Similar studies in other blue states suggest even more promising results. If just 10 percent of New Jersey students were funded to study privately, for example, the Garden State would have more than $1 billion extra to spend each year. In New York, a mere 3 percent of students leaving their public school districts with a government scholarship for alternative schooling would net the Empire State the equivalent of $3 billion a year in new taxes — all without actually having to raise any.
Perhaps the teachers’ unions have determined that however much the affluent might dislike a wealth tax, they would never oppose it by embracing a cause like school choice. Given that the primary driver of real estate prices in tonier zip codes is the perception that local public schools are better, their residents have typically abstained from efforts to improve education elsewhere, fearing that such reforms would depress the value of their own properties.

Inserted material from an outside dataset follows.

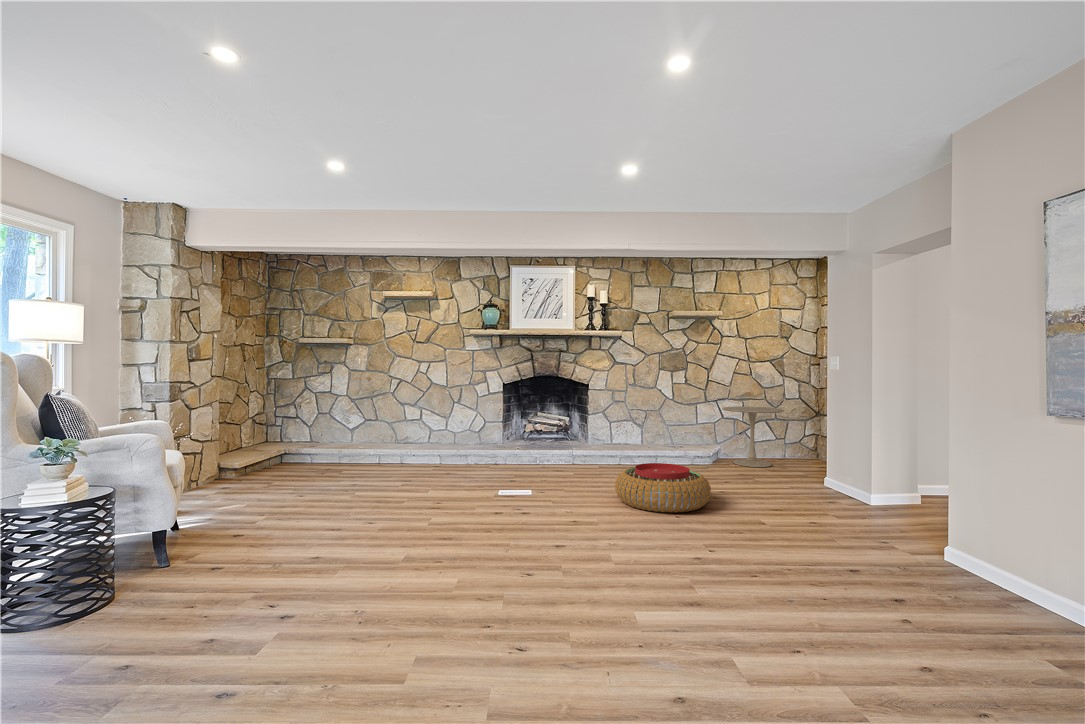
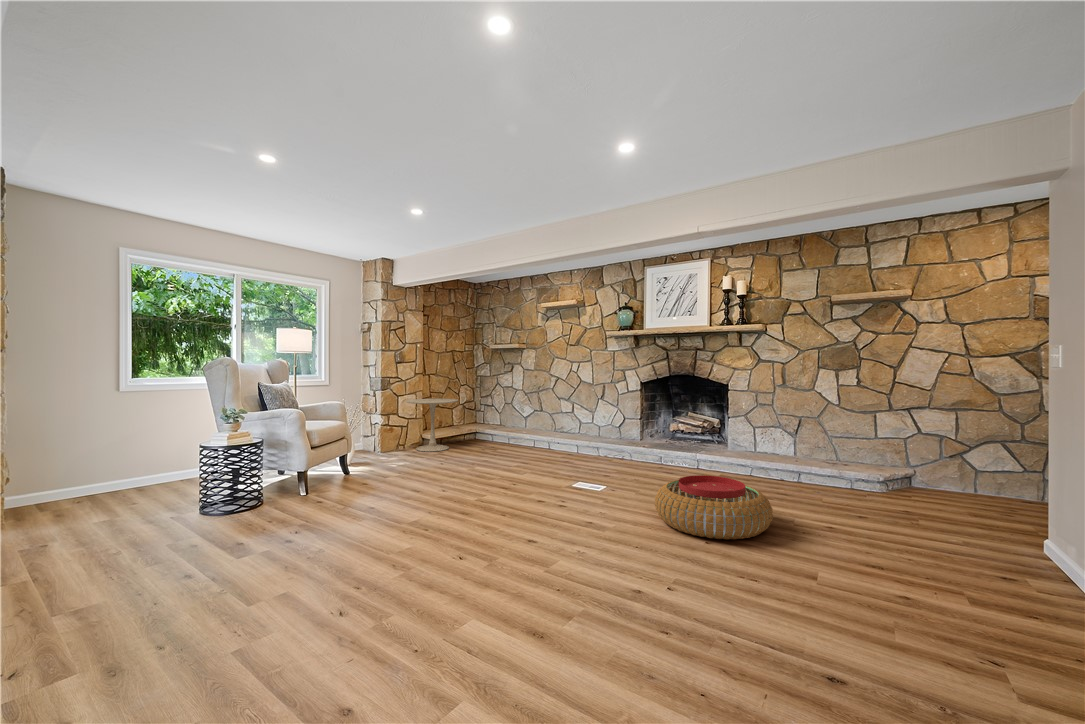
side table: present [722,406,784,467] -> present [407,399,458,452]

As one-time Harvard law professor (now Massachusetts senator) Elizabeth Warren documented in a 2003 study, the more expensive a community, the more its inhabitants have historically opposed school choice.
Or perhaps teachers’ unions remain confident in their own ability to dampen the affluent’s response to a wealth tax. As retired school superintendent Armand Fusco details in his book School Corruption, educators in upper and upper-middle-class towns have long succeeded in squelching any unwanted reform by taking advantage of the fact that the cost of public schooling is borne by all taxpayers and not just parents with school-age children.
By pretending that budget items like free daycare, eclectic sports programs, summer camps run out of school buildings, and media centers with state-of-the-art equipment are “educationally necessary,” school administrators effectively buy the loyalty of district parents using other people’s money. The children of those known to be outspoken public education boosters tend to receive even more favorable treatment.
But what is just as possible, as Isabel Fattal recently tried to warn, is that teachers’ unions and their institutional allies have become far too complacent about their hold on public opinion in blue states. This is especially true when it comes to affluent communities, where progressives have grossly underestimated the anger generated by overly long school closures during Covid and parents’ generally negative reaction to woke curricula.
Fattal could have added socialist Upton Sinclair’s famous observation that there is no more powerful force in American politics than an angry upper-middle class. Its members have the free time, economic independence, organizational skills, and political connections to enact whatever civic improvement they set their minds to — even school choice in a blue state.
By pressing for wealth taxes, the teachers’ unions could very well end up with the one reform they fear most.